Yesterday, I was overwhelmed by my thoughts…thoughts of so many loved ones and friends experiencing difficult times. And I desperately want to help them…I want to make it better…I want to comfort and bless them. So many…who lost loved ones, adjusting to losing their Moma, their father, their husband, their wife, their child, their beloved pet, their friend…and the ones who have family members who can’t be home for Christmas, our service men and women…the friends and family who have marital issues and are no longer together, the children who suffer because of it…those adjusting to a new way of life…those who are lonely and feel there is no one who cares…those who struggle financially, who find Christmas time a burden…those who are caring for a terminally ill loved one…and so on.

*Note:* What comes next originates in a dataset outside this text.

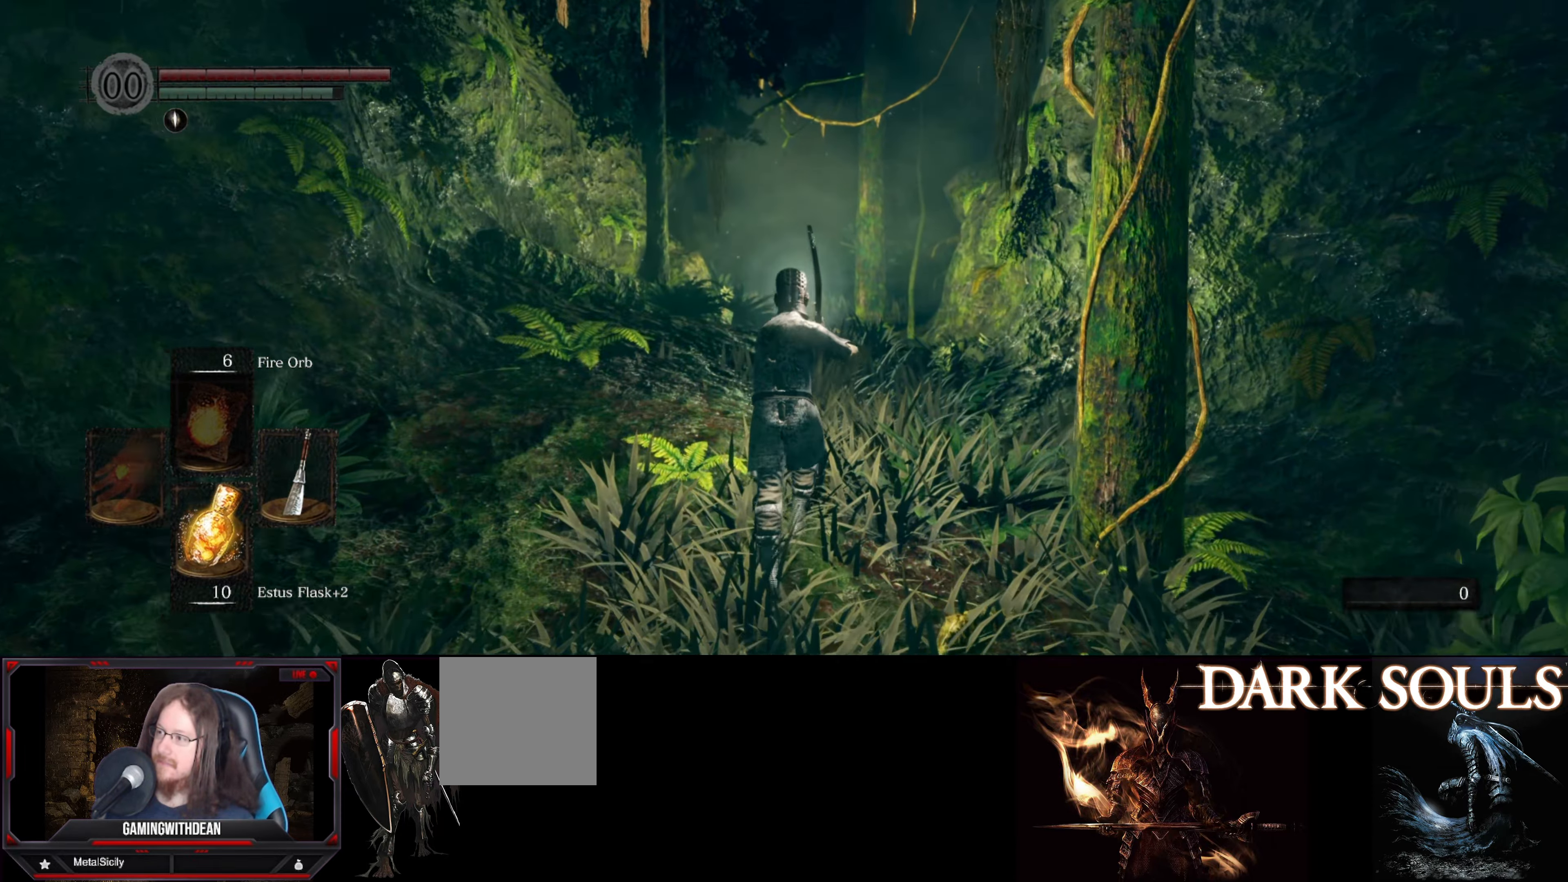
{"buttons": ["B"], "left_stick": "up", "right_stick": "center", "events": []}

I am a giver by nature. I want to make bad things good…I want to help in any way I can. Yesterday, I was overwhelmed by the thoughts of the people I love that are hurting and in need. And I asked God in a furious fashion…what can I do? I cannot fix these things!
Suddenly, I was given a thought... “Tis the season.”
Then…” For unto us a child is born, unto us a son is given, and his name shall be called Wonderful, Counselor, Almighty God, the Everlasting Father, the Peace of Peace.”
Lastly, “I sent a comforter.”
And I was reminded, I am not the one. He sent the “One” who can comfort, counsel, and provide…and we chose to celebrate his birthday at this time.
Relax, Donna…they are in good hands.